The API is the contract between the client and the server. How we move data from client to server and vice versa. There are many different types of APIs, but we will use REST and the HTTP methods.
(CRUD)
- POST: Create
- GET: Read
- PUT: Update
- DELETE: Delete
Now before the APIs are built, we should consider the services offered and create a separation of concerns. There are actually two services being offered, a URL shortener and a forwarding service. One is incredibly reliant on the other.
Shortening The URL POST Endpoint
This API endpoint will take in the long URL as well as a custom alias and expiration date.
// URL POST
{
"long_url": "https://example.com/some/long/ass/path",
"alias": "short_alias",
"exp_data": "optional_expiration_data"
}
->
{
"short_url": "http://short.ly/abc"
}
Redirection
//Redirect to original URL
GET /{short_code}
-> HTTP 302 Redirect to the original URL recieved from the user.
High-Level Design
We start the design by going one-by-one through our functional requirements and designing single systems to meet them.
URL Shortener (POST)
The URL shortener core requirement should take a POST request from the user, compute a shortened URL (optional alias), and then store the record in the database.

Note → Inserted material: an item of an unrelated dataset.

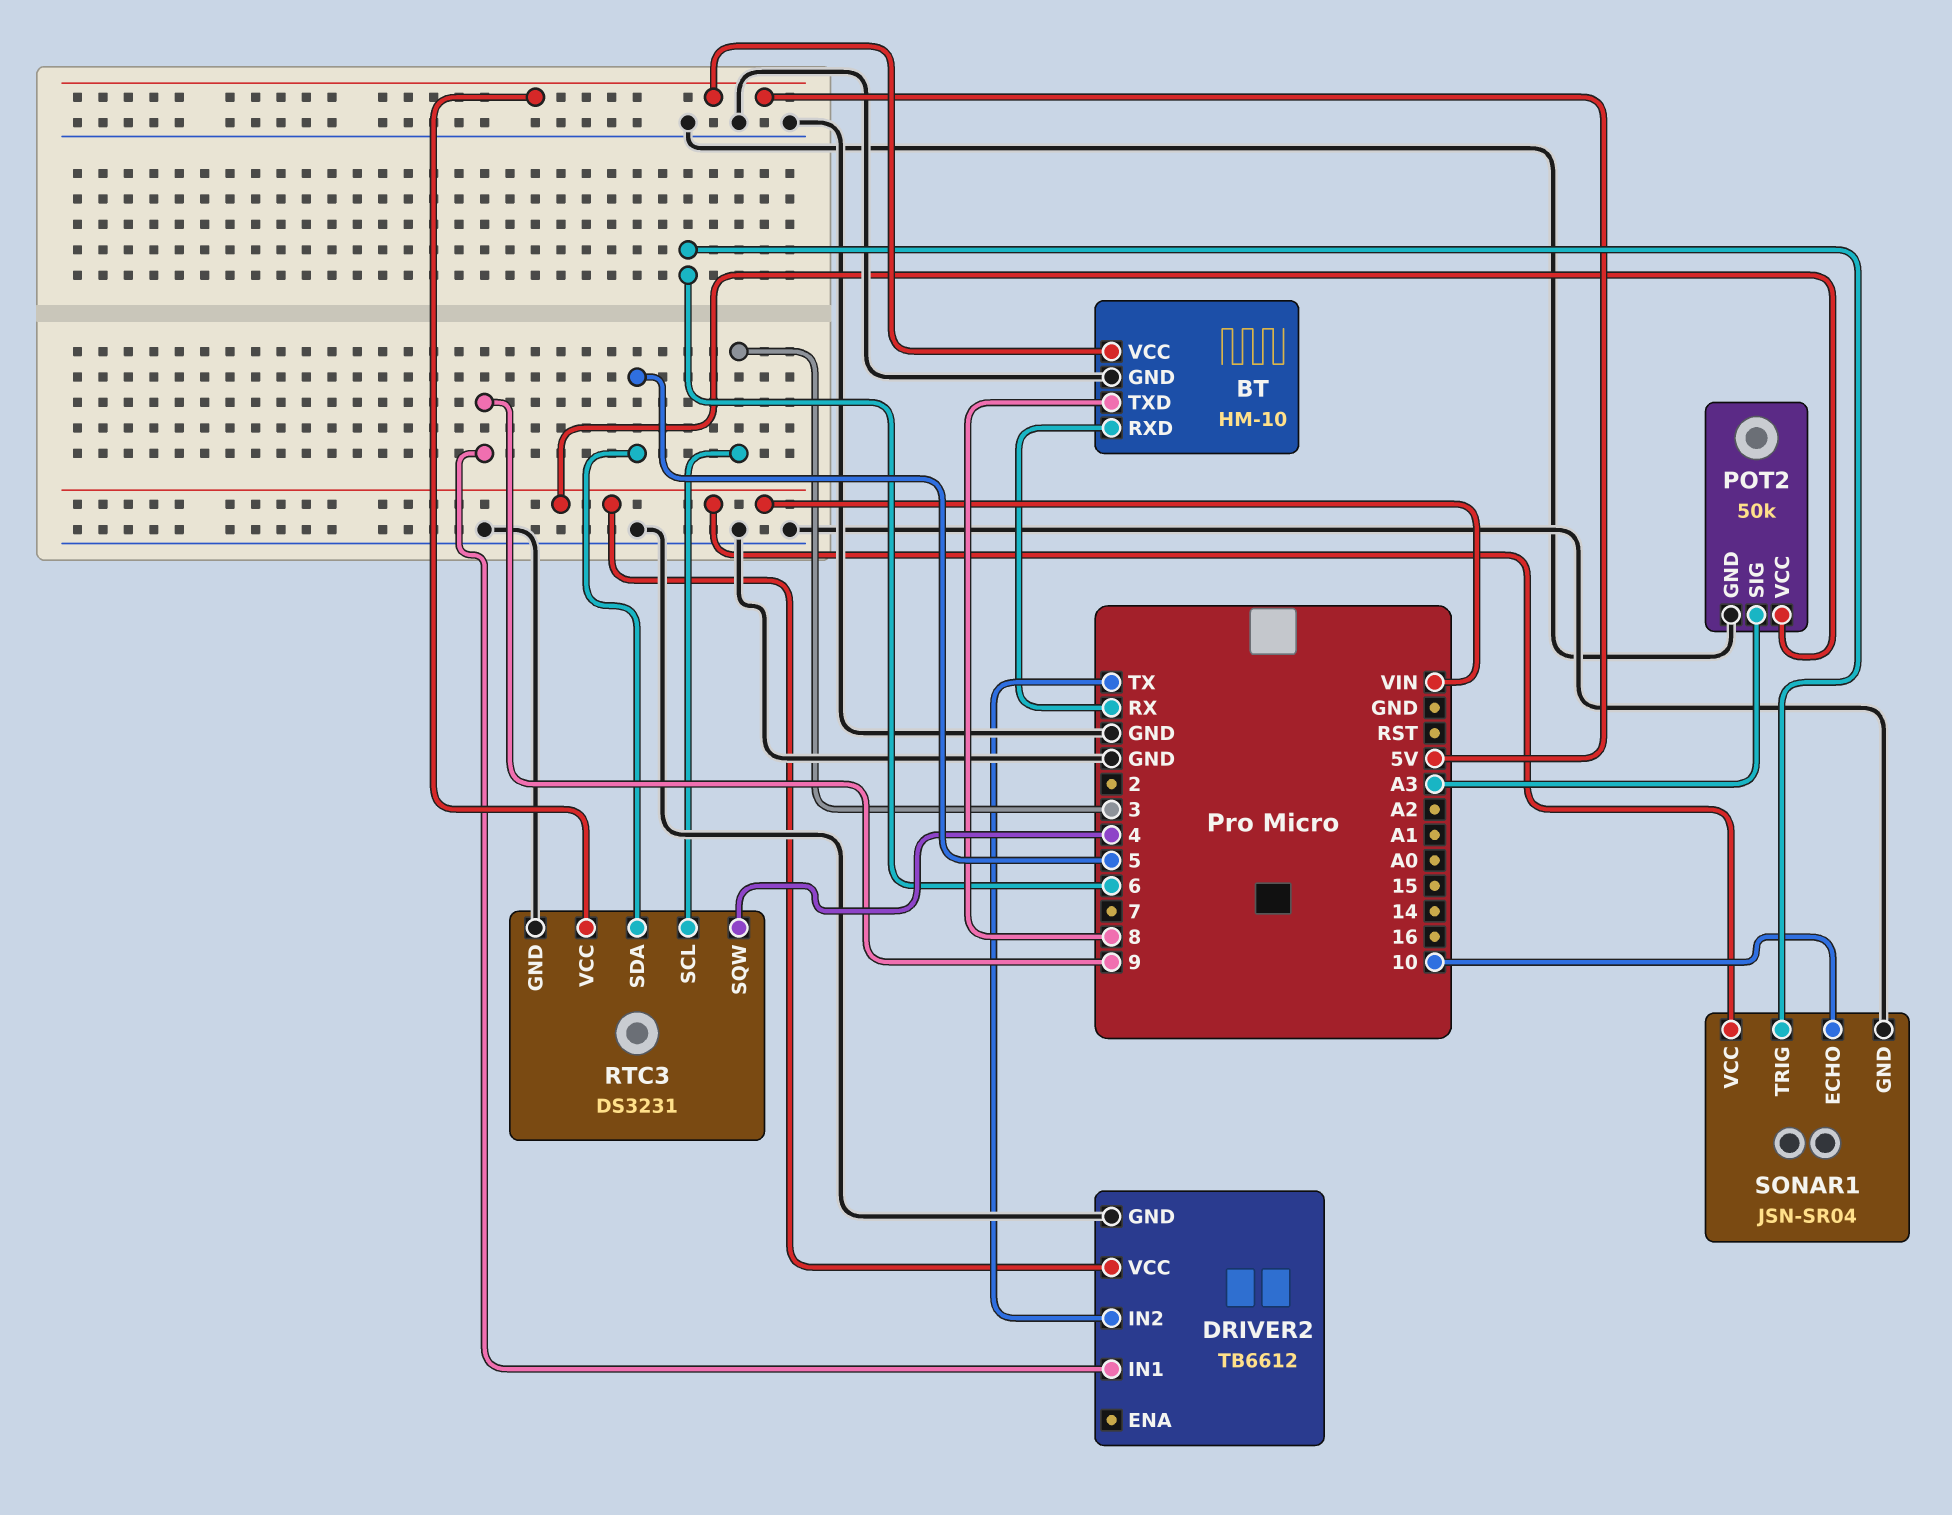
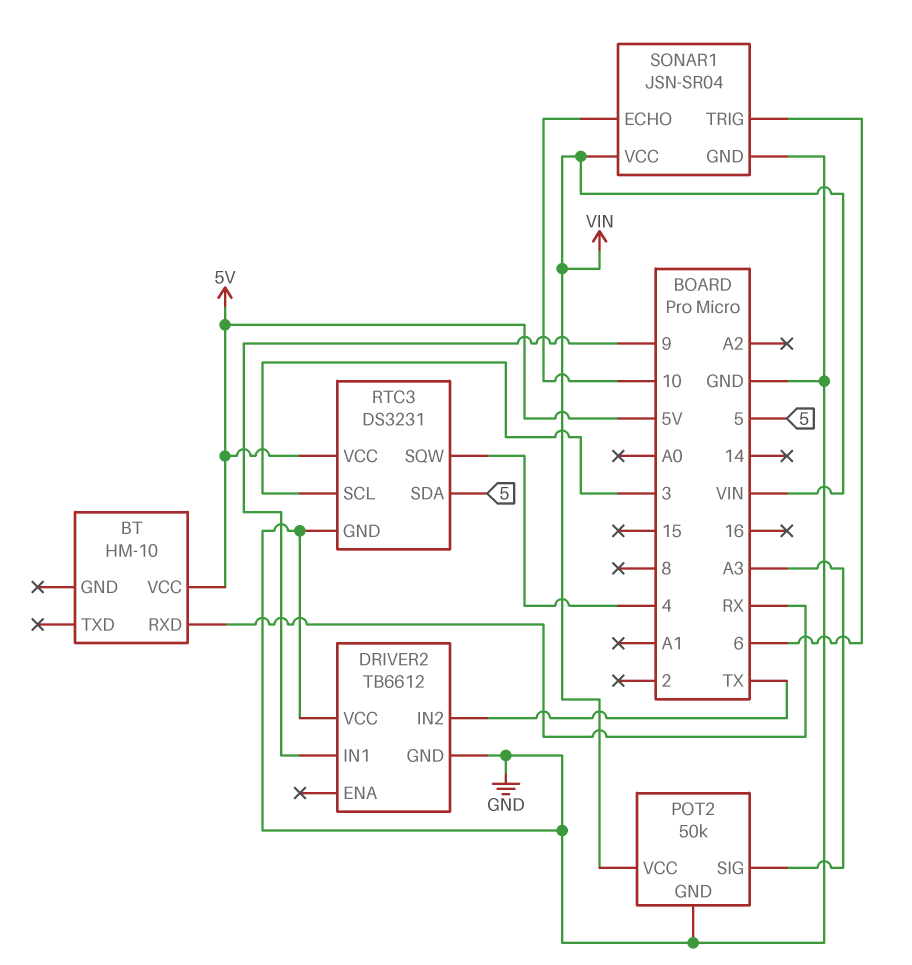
BT pin GND: GND -> none
BT pin TXD: 8 -> none
DRIVER2 pin VCC: VIN -> GND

- User: Interacts with the system via an API enpoint
- Server: Receives and processes the request from the client or user and handles all the logic like shortening the URL and validating it to already created URLs.
- Database: Stores the map of short codes to long URLs, along with the aliases and expiration dates.
When the system recieves a POST request from the user:
- The server recieves and validates the URL:
- Use an opensource library to validate the the long URL
- Queery the database to see if the long URL is already being forwarded from (record already exists)
- If the URL is valid and is not already in our database we generate a short URL and store in our database:
- Finally, we can return the short URL to our user.
Acess Original URL Via Short URL (GET)
Users should be able to access the original URL from the shortened URL.
When the system recieves a GET request from the user with a shortened URL:
- The server will lookup the short URL and verify that there is a match and it has not expired.
- If the URL is valid and has not expired, the server will respond with a 302 redirect what will point to the original long URL.
Some Scalability and Deep Dives
URL Uniqueness
I would imaging that using a hashing function would work. Adding a hash feature to the URL entity could make chaining possible. Especially if we use SHA-256 for optimal number of hashes.
Column Name | Data Type |
---|---|
URL | VARCHAR(2048) |
shortURL | VARCHAR(255) |
hash | VARCHAR(64) |
created | TIMESTAMP |
expiration | TIMESTAMP |
createdBy | VARCHAR(255) |
The next entry would have to read the previous entry's hash then incoporate that into computing its hash. This would create a chain. We could also add an authentiction server that stores hashes in a hashmap that can be quickly searched for verification purposes.
Scale to 1B Shortened URLs and 100M DAU
Scaling can be done simply. We can have a separation of concerns from the URL shortener service and the forwarding service. We can assume that less links will be made than they will be searched since 1 user can shorten a link and any one can use it to get to the original URL.
Scaling horizontally will make it easier if we separate our services out to different servers and architecture.